In practice, we recommend there be at least three observed marker values per subject and the total number of events be at least 4 times of the number of parameters in the recurrent event model. The variations of recurrent event model parameter estimates are related to the number of events per subject, point estimates of baseline hazard, censoring mechanism, bootstrapping, and convergence of EM algorithm. Generally speaking, even for small data set this model can provide decent classification of subjects since both the marker data and recurrent event data are used for the purpose of categorization. But for estimation of parameters in marker and recurrent event models, there should be enough marker observations and events to ensure precise estimates of parameters in each model, especially for recurrent event model.

6. CONCLUDING REMARKS

This paper provides a new joint model for a longitudinal biomarker and recurrent event that incorporates many of the unique features inherent in such data. In particular, the model accommodates the effects of interventions that are performed after each event occurrence, the weakening or strengthening impact on the subject of accumulating event occurrences, the effect on the rate of event occurrence of possibly time-dependent covariates, and correlation among and between biomarker readings and event occurrences within each subject. The association between the biomarker and recurrent event outcome processes is induced through the latent class structure, which, secondarily, also serves to handle an underlying heterogeneous population.

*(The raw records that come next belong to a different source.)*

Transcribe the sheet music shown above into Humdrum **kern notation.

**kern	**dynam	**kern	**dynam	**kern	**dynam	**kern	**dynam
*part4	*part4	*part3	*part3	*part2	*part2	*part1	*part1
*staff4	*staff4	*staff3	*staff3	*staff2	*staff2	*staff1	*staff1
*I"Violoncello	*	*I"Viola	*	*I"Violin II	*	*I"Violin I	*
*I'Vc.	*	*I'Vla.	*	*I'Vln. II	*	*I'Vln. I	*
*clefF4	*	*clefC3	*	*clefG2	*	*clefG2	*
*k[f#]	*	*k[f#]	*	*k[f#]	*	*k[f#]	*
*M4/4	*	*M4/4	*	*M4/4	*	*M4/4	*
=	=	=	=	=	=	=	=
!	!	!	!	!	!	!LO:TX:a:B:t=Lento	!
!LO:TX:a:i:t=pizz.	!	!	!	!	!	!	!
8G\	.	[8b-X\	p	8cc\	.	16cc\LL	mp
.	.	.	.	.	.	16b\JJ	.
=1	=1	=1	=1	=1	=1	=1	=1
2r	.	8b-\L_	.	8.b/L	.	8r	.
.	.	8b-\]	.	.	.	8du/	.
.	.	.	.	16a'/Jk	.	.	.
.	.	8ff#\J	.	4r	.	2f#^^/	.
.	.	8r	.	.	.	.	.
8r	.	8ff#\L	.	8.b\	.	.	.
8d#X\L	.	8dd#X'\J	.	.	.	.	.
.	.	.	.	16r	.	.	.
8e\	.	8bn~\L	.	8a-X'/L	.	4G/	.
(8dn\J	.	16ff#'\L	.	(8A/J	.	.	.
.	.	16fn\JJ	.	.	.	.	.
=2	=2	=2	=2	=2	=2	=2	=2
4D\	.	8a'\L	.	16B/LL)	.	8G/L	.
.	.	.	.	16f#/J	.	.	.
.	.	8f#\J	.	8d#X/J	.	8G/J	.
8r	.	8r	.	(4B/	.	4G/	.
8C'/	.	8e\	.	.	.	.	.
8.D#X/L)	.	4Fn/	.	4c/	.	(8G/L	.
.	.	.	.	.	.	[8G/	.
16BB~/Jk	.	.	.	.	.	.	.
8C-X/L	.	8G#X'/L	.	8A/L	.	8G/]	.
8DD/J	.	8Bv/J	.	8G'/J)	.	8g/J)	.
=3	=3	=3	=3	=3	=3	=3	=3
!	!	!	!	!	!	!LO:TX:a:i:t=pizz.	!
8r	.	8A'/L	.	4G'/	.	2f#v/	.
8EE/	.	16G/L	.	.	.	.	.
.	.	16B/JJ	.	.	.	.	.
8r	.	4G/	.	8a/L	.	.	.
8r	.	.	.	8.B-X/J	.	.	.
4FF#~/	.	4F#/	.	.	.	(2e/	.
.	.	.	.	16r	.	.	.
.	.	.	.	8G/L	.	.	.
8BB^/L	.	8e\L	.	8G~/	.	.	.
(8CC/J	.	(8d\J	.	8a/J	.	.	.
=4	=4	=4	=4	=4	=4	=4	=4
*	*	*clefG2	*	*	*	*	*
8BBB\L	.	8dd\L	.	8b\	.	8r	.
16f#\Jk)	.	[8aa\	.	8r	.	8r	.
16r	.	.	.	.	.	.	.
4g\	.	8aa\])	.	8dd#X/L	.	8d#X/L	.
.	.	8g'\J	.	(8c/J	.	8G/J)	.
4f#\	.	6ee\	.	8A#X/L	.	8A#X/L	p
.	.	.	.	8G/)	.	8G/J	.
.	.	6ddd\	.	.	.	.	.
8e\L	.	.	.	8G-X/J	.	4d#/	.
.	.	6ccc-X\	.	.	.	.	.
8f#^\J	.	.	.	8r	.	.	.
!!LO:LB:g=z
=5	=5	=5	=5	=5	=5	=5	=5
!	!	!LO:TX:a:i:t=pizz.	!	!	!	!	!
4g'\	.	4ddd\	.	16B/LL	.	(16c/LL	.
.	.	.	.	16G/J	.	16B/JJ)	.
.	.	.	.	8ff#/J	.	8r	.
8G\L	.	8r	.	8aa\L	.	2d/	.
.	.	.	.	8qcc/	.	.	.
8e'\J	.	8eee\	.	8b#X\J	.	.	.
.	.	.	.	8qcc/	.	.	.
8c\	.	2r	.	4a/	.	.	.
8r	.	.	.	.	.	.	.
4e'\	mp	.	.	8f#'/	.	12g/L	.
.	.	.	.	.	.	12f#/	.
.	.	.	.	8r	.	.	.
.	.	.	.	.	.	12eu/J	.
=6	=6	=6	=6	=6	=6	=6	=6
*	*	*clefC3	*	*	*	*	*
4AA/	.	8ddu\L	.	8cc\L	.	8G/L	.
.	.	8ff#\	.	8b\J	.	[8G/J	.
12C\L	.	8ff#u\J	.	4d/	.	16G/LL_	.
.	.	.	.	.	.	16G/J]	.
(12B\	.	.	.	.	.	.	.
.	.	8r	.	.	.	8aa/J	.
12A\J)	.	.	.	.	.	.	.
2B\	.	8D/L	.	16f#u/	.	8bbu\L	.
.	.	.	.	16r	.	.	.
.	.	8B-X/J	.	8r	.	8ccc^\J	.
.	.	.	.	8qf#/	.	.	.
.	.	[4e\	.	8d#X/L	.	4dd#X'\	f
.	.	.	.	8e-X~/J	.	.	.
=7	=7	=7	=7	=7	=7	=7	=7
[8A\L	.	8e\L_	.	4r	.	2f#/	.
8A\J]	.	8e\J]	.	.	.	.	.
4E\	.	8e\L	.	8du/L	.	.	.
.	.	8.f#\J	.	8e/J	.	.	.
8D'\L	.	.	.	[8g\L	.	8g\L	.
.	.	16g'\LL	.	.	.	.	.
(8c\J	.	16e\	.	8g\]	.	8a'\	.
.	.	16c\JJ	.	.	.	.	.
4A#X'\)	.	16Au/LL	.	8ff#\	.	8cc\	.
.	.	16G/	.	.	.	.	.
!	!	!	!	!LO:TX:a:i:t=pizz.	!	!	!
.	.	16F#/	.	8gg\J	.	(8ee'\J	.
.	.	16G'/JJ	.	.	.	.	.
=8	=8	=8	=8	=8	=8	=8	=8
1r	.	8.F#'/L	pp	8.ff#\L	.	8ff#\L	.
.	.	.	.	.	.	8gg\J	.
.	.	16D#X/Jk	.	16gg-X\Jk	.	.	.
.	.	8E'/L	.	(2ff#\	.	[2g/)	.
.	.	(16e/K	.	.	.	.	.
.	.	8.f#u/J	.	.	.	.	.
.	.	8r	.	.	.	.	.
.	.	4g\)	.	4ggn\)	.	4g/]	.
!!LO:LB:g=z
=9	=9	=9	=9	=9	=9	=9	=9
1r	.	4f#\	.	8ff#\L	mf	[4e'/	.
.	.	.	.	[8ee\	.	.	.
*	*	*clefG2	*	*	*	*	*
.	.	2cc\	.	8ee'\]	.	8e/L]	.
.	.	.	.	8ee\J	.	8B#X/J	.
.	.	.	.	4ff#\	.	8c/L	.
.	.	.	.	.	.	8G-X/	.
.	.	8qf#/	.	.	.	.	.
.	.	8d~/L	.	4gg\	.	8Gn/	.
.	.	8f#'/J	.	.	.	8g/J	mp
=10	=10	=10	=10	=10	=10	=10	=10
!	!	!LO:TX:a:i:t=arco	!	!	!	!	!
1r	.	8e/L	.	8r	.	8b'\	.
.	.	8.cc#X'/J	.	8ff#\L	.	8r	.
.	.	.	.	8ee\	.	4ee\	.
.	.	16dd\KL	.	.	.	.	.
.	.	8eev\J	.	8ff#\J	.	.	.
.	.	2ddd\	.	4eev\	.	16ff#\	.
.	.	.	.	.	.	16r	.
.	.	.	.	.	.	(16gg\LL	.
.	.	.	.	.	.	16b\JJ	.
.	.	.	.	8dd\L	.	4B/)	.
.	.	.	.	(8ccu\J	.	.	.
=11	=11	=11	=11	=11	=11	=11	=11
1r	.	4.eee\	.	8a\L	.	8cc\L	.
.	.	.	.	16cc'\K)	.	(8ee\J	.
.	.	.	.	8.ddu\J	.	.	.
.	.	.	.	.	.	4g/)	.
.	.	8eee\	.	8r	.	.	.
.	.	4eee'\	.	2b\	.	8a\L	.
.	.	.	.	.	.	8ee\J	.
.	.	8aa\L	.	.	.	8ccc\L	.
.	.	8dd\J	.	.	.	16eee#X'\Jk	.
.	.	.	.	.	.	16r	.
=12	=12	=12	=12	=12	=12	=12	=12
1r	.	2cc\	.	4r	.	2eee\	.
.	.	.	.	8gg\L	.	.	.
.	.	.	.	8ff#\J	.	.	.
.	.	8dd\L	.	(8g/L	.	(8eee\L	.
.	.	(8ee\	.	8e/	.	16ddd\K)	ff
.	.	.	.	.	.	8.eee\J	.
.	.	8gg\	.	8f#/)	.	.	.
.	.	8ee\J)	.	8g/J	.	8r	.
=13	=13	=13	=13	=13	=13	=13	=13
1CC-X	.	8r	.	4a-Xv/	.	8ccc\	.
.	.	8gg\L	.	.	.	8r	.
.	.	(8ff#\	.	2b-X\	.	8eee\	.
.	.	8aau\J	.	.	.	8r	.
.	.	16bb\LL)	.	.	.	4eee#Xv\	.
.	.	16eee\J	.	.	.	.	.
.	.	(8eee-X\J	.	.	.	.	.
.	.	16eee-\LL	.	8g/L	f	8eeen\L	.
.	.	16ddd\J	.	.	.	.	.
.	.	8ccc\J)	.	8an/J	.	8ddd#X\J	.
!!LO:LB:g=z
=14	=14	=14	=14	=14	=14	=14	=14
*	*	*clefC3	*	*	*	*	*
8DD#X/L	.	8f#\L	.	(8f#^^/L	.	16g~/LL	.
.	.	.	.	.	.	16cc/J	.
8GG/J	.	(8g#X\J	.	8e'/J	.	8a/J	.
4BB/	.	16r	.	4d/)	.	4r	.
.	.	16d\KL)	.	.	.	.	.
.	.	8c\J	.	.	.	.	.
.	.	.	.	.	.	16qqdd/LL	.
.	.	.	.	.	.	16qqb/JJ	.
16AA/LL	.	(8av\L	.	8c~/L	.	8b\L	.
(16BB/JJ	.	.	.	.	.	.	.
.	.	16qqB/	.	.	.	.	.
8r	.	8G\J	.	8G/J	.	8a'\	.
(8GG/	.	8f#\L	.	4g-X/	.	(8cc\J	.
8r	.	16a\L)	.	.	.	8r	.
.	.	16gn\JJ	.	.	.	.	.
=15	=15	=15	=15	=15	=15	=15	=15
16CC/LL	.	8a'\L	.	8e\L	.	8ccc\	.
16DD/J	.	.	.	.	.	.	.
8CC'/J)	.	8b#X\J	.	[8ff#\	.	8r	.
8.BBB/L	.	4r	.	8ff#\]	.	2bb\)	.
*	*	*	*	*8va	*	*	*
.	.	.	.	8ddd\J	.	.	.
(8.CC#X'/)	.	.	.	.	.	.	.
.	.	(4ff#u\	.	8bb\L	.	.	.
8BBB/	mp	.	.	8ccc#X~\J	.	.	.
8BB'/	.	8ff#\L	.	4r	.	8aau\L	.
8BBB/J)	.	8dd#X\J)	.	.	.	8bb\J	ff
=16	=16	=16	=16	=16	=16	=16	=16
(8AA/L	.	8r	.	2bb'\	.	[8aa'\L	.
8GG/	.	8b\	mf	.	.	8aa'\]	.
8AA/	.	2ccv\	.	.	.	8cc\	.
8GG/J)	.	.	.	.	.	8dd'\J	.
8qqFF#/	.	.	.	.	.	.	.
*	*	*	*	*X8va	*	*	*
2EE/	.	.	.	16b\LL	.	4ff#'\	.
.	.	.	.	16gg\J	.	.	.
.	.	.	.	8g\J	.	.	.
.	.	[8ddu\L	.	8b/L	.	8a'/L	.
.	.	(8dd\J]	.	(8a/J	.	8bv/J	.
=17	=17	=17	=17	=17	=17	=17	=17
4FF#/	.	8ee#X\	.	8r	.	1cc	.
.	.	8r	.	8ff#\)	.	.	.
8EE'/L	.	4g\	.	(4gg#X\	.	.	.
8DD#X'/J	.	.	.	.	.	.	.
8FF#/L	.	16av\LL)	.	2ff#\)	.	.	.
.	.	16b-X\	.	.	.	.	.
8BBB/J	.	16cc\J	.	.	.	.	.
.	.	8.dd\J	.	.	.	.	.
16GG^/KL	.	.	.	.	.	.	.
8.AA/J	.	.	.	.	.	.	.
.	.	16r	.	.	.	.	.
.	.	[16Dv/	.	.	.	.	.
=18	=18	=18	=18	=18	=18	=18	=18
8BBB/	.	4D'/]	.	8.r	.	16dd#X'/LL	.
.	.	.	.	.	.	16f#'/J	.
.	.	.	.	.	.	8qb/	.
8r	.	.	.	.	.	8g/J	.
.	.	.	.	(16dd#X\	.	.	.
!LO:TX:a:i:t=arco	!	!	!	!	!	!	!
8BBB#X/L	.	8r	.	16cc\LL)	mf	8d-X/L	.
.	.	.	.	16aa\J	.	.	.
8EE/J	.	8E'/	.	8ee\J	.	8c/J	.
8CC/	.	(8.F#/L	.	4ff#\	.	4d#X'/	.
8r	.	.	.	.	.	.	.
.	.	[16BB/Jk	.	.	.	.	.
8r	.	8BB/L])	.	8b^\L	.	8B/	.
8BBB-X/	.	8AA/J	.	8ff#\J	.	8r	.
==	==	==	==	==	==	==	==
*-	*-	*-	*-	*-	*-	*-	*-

We used penalized information criteria to select the number of latent classes and performed inference by maximum likelihood using the EM algorithm and bootstrap method. The results of the simulation studies pertaining to the bias and variance appear to be in agreement with the consistency and asymptotic normality properties of maximum likelihood estimators, which we do not discuss here.

Our model utilizes the full information from the biomarker and recurrent event data, in contrast to a number of alternatives. In this setting, for example, pattern mixture models [32, 33] would represent the biomarker conditional upon the event occurrence pattern, and selection models [34, 35] and related joint models [36, 37] typically consider the event hazard conditional upon the current, possibly imputed, biomarker value.

An important aspect of modeling the effect of interventions is recording the data necessary to determine the intervention mode or the effective age process, $\mathcal{E}\left(s\right)$, in (5) after the intervention. This information may generally be available in reliability settings, where perfect and imperfect repairs are objectively evaluated, but often lacking except in very subjective forms in the biomedical context. Gonzalez et al. [38] provide some guidance concerning $\mathcal{E}\left(s\right)$ for the setting of cancer relapses.